Your task is to give the records again exactly. Leave each picture out.

▶ **Stored data entries**
=-=-=
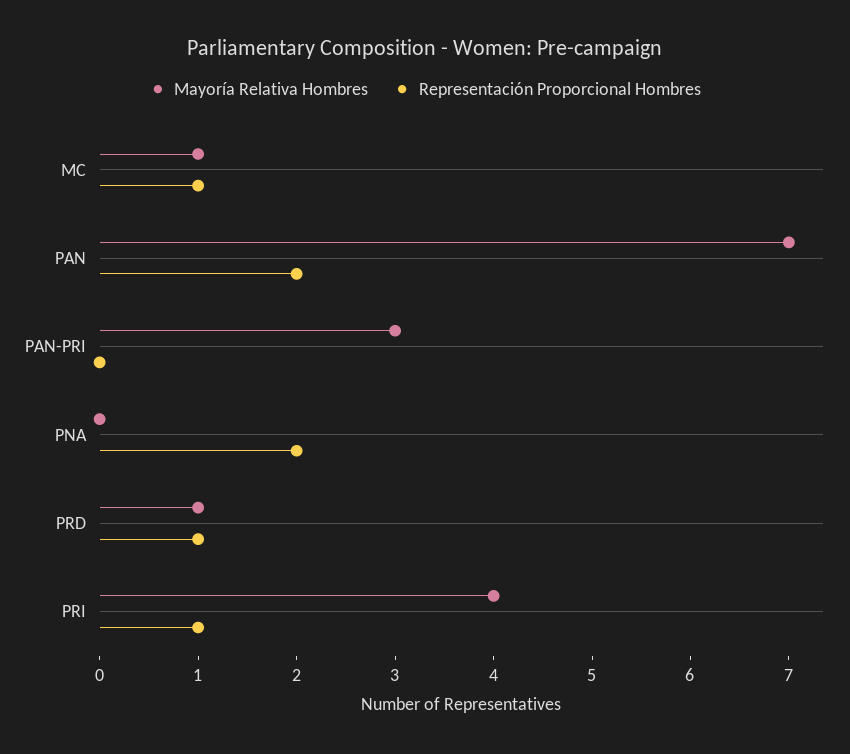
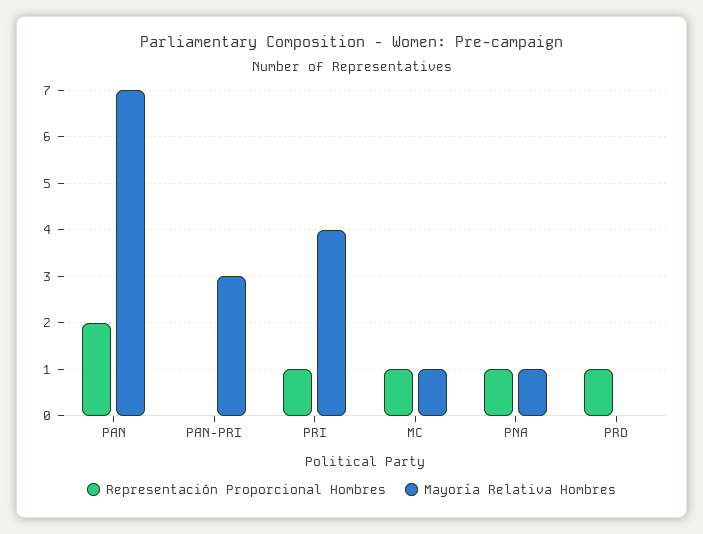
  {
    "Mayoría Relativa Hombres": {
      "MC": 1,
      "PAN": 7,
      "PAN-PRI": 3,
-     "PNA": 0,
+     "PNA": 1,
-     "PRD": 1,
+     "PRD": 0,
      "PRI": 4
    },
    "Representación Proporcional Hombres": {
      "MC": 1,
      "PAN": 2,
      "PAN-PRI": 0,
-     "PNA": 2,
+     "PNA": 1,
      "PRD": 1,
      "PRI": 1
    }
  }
=-=-=
▶ **Solution**
  {
    "Mayoría Relativa Hombres": {
      "MC": 1,
      "PAN": 7,
      "PAN-PRI": 3,
-     "PNA": 0,
+     "PNA": 1,
-     "PRD": 1,
+     "PRD": 0,
      "PRI": 4
    },
    "Representación Proporcional Hombres": {
      "MC": 1,
      "PAN": 2,
      "PAN-PRI": 0,
-     "PNA": 2,
+     "PNA": 1,
      "PRD": 1,
      "PRI": 1
    }
  }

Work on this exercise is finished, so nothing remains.